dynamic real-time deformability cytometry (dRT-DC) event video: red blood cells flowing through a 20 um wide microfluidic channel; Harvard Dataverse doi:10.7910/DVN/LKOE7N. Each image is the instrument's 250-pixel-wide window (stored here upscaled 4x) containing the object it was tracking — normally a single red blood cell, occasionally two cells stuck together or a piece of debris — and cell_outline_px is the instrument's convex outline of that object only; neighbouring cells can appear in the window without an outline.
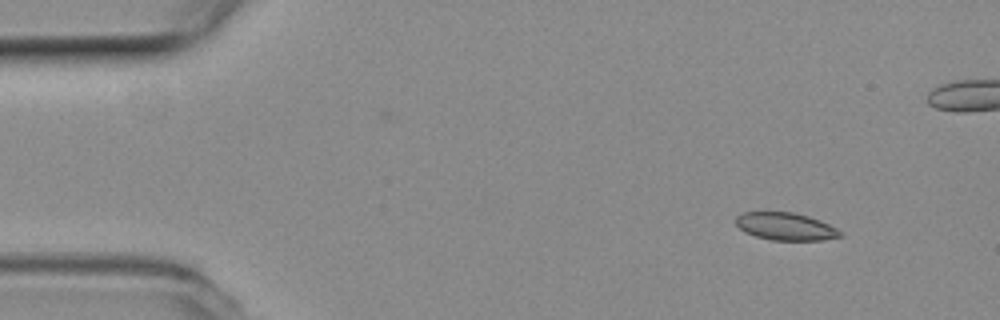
{"species": "common noctule bat (a hibernating species)", "species_latin": "Nyctalus noctula", "temperature_condition": "room temperature", "stored_images_in_passage": 4, "camera_frame_rate_fps": 3000, "um_per_image_px": 0.085, "animal": {"sex": "female", "body_mass_g": 19.3, "forearm_length_mm": 54.1}, "frame": {"image": 1, "passage_image": 1, "time_ms": 0.0, "image_size_px": [1000, 320], "cell_outline_px": [[844, 232], [840, 236], [824, 240], [772, 240], [756, 236], [744, 232], [736, 224], [736, 216], [744, 212], [792, 212], [808, 216], [820, 220]], "centroid_in_image_um": [66.78, 19.25], "position_along_channel_um": 18.2, "area_um2": 16.7}}
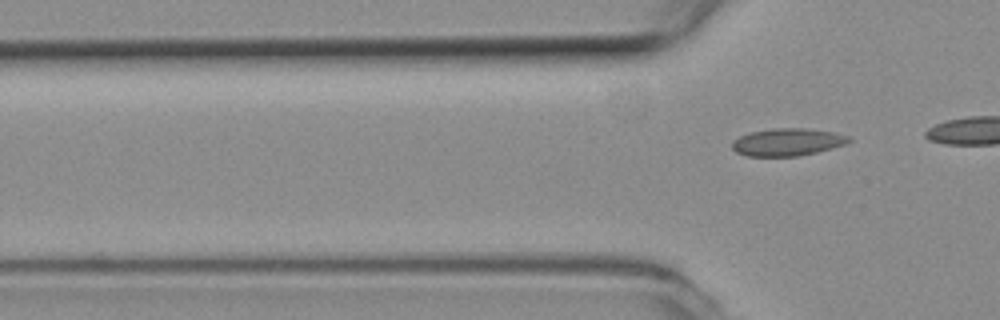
{"frame": {"image": 2, "passage_image": 4, "time_ms": 1.0, "image_size_px": [1000, 320], "cell_outline_px": [[852, 140], [844, 144], [832, 148], [800, 156], [748, 156], [736, 152], [732, 148], [732, 140], [740, 136], [752, 132], [772, 128], [804, 128], [832, 132], [848, 136]], "centroid_in_image_um": [66.91, 12.08], "position_along_channel_um": 58.9, "area_um2": 18.55}}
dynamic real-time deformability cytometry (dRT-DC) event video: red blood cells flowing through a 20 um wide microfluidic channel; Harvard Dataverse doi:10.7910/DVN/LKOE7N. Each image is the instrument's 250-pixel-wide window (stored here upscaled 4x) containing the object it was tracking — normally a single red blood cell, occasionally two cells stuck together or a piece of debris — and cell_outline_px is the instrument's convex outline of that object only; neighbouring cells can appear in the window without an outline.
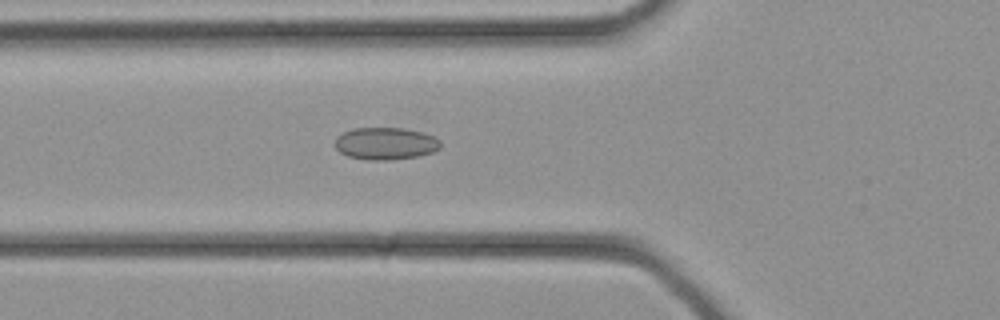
{"species": "common noctule bat (a hibernating species)", "species_latin": "Nyctalus noctula", "temperature_condition": "cold", "stored_images_in_passage": 34, "camera_frame_rate_fps": 3000, "um_per_image_px": 0.085, "animal": {"sex": "female", "body_mass_g": 21.9}, "frame": {"image": 1, "passage_image": 12, "time_ms": 3.667, "image_size_px": [1000, 320], "cell_outline_px": [[440, 148], [432, 152], [416, 156], [388, 160], [368, 160], [348, 156], [340, 152], [336, 148], [336, 136], [352, 128], [404, 128], [424, 132], [440, 140]], "centroid_in_image_um": [32.76, 12.19], "position_along_channel_um": 93.0, "area_um2": 19.77}}
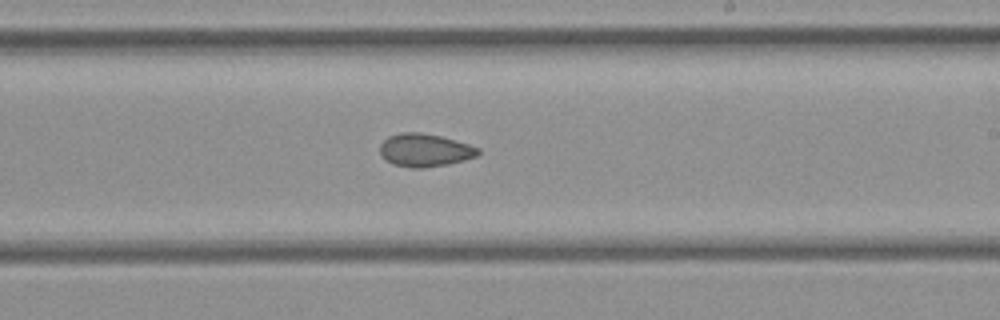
{"frame": {"image": 2, "passage_image": 20, "time_ms": 6.333, "image_size_px": [1000, 320], "cell_outline_px": [[480, 152], [476, 156], [464, 160], [448, 164], [424, 168], [412, 168], [392, 164], [384, 160], [380, 152], [380, 144], [388, 136], [400, 132], [420, 132], [440, 136], [468, 144], [480, 148]], "centroid_in_image_um": [36.08, 12.77], "position_along_channel_um": 252.9, "area_um2": 18.96}}
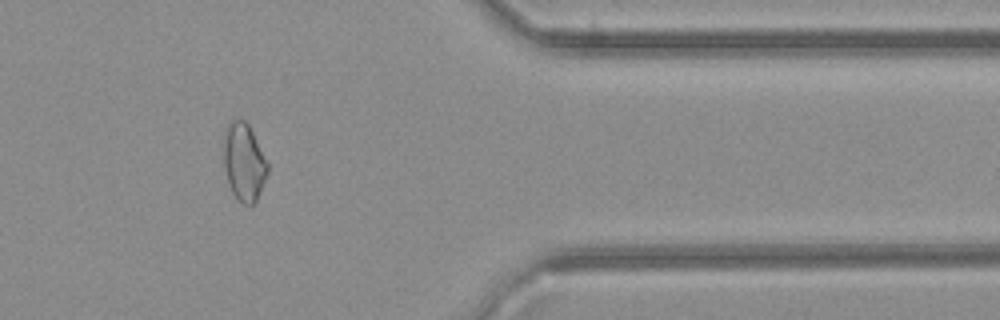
{"frame": {"image": 3, "passage_image": 28, "time_ms": 9.0, "image_size_px": [1000, 320], "cell_outline_px": [[268, 172], [256, 200], [252, 204], [244, 204], [236, 200], [228, 184], [224, 168], [224, 128], [232, 120], [244, 120], [248, 124], [268, 164]], "centroid_in_image_um": [20.71, 13.78], "position_along_channel_um": 390.7, "area_um2": 19.71}}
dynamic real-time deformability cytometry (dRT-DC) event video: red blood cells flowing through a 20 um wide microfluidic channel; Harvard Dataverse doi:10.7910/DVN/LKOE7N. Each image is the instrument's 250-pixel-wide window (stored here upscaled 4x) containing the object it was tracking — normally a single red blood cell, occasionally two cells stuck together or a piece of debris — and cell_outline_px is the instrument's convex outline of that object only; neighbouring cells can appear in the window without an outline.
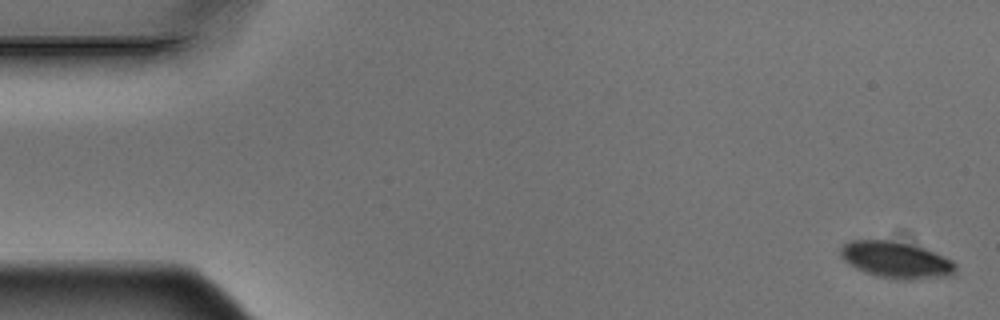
{"species": "Egyptian fruit bat (a non-hibernating species)", "species_latin": "Rousettus aegyptiacus", "temperature_condition": "warm", "stored_images_in_passage": 9, "camera_frame_rate_fps": 3000, "um_per_image_px": 0.085, "animal": {"sex": "male"}, "frame": {"image": 1, "passage_image": 1, "time_ms": 0.0, "image_size_px": [1000, 320], "cell_outline_px": [[956, 268], [952, 276], [908, 280], [900, 280], [876, 276], [864, 272], [848, 264], [840, 256], [840, 248], [844, 244], [852, 240], [888, 240], [908, 244], [924, 248], [952, 260], [956, 264]], "centroid_in_image_um": [76.16, 22.11], "position_along_channel_um": 8.8, "area_um2": 24.51}}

# # #

» **Work to complete**: Give back every line exactly as it stands, pictures excluded.

» **Task output**:
dynamic real-time deformability cytometry (dRT-DC) event video: red blood cells flowing through a 20 um wide microfluidic channel; Harvard Dataverse doi:10.7910/DVN/LKOE7N. Each image is the instrument's 250-pixel-wide window (stored here upscaled 4x) containing the object it was tracking — normally a single red blood cell, occasionally two cells stuck together or a piece of debris — and cell_outline_px is the instrument's convex outline of that object only; neighbouring cells can appear in the window without an outline.
{"species": "common noctule bat (a hibernating species)", "species_latin": "Nyctalus noctula", "temperature_condition": "room temperature", "stored_images_in_passage": 4, "camera_frame_rate_fps": 3000, "um_per_image_px": 0.085, "animal": {"sex": "female", "body_mass_g": 19.3, "forearm_length_mm": 54.1}, "frame": {"image": 1, "passage_image": 1, "time_ms": 0.0, "image_size_px": [1000, 320], "cell_outline_px": [[844, 232], [840, 236], [824, 240], [772, 240], [756, 236], [744, 232], [736, 224], [736, 216], [744, 212], [792, 212], [808, 216], [820, 220]], "centroid_in_image_um": [66.78, 19.25], "position_along_channel_um": 18.2, "area_um2": 16.7}}
{"frame": {"image": 2, "passage_image": 4, "time_ms": 1.0, "image_size_px": [1000, 320], "cell_outline_px": [[852, 140], [844, 144], [832, 148], [800, 156], [748, 156], [736, 152], [732, 148], [732, 140], [740, 136], [752, 132], [772, 128], [804, 128], [832, 132], [848, 136]], "centroid_in_image_um": [66.91, 12.08], "position_along_channel_um": 58.9, "area_um2": 18.55}}
dynamic real-time deformability cytometry (dRT-DC) event video: red blood cells flowing through a 20 um wide microfluidic channel; Harvard Dataverse doi:10.7910/DVN/LKOE7N. Each image is the instrument's 250-pixel-wide window (stored here upscaled 4x) containing the object it was tracking — normally a single red blood cell, occasionally two cells stuck together or a piece of debris — and cell_outline_px is the instrument's convex outline of that object only; neighbouring cells can appear in the window without an outline.
{"species": "common noctule bat (a hibernating species)", "species_latin": "Nyctalus noctula", "temperature_condition": "cold", "stored_images_in_passage": 34, "camera_frame_rate_fps": 3000, "um_per_image_px": 0.085, "animal": {"sex": "female", "body_mass_g": 21.9}, "frame": {"image": 1, "passage_image": 12, "time_ms": 3.667, "image_size_px": [1000, 320], "cell_outline_px": [[440, 148], [432, 152], [416, 156], [388, 160], [368, 160], [348, 156], [340, 152], [336, 148], [336, 136], [352, 128], [404, 128], [424, 132], [440, 140]], "centroid_in_image_um": [32.76, 12.19], "position_along_channel_um": 93.0, "area_um2": 19.77}}
{"frame": {"image": 2, "passage_image": 20, "time_ms": 6.333, "image_size_px": [1000, 320], "cell_outline_px": [[480, 152], [476, 156], [464, 160], [448, 164], [424, 168], [412, 168], [392, 164], [384, 160], [380, 152], [380, 144], [388, 136], [400, 132], [420, 132], [440, 136], [468, 144], [480, 148]], "centroid_in_image_um": [36.08, 12.77], "position_along_channel_um": 252.9, "area_um2": 18.96}}
{"frame": {"image": 3, "passage_image": 28, "time_ms": 9.0, "image_size_px": [1000, 320], "cell_outline_px": [[268, 172], [256, 200], [252, 204], [244, 204], [236, 200], [228, 184], [224, 168], [224, 128], [232, 120], [244, 120], [248, 124], [268, 164]], "centroid_in_image_um": [20.71, 13.78], "position_along_channel_um": 390.7, "area_um2": 19.71}}
dynamic real-time deformability cytometry (dRT-DC) event video: red blood cells flowing through a 20 um wide microfluidic channel; Harvard Dataverse doi:10.7910/DVN/LKOE7N. Each image is the instrument's 250-pixel-wide window (stored here upscaled 4x) containing the object it was tracking — normally a single red blood cell, occasionally two cells stuck together or a piece of debris — and cell_outline_px is the instrument's convex outline of that object only; neighbouring cells can appear in the window without an outline.
{"species": "Egyptian fruit bat (a non-hibernating species)", "species_latin": "Rousettus aegyptiacus", "temperature_condition": "warm", "stored_images_in_passage": 9, "camera_frame_rate_fps": 3000, "um_per_image_px": 0.085, "animal": {"sex": "male"}, "frame": {"image": 1, "passage_image": 1, "time_ms": 0.0, "image_size_px": [1000, 320], "cell_outline_px": [[956, 268], [952, 276], [908, 280], [900, 280], [876, 276], [864, 272], [848, 264], [840, 256], [840, 248], [844, 244], [852, 240], [888, 240], [908, 244], [924, 248], [952, 260], [956, 264]], "centroid_in_image_um": [76.16, 22.11], "position_along_channel_um": 8.8, "area_um2": 24.51}}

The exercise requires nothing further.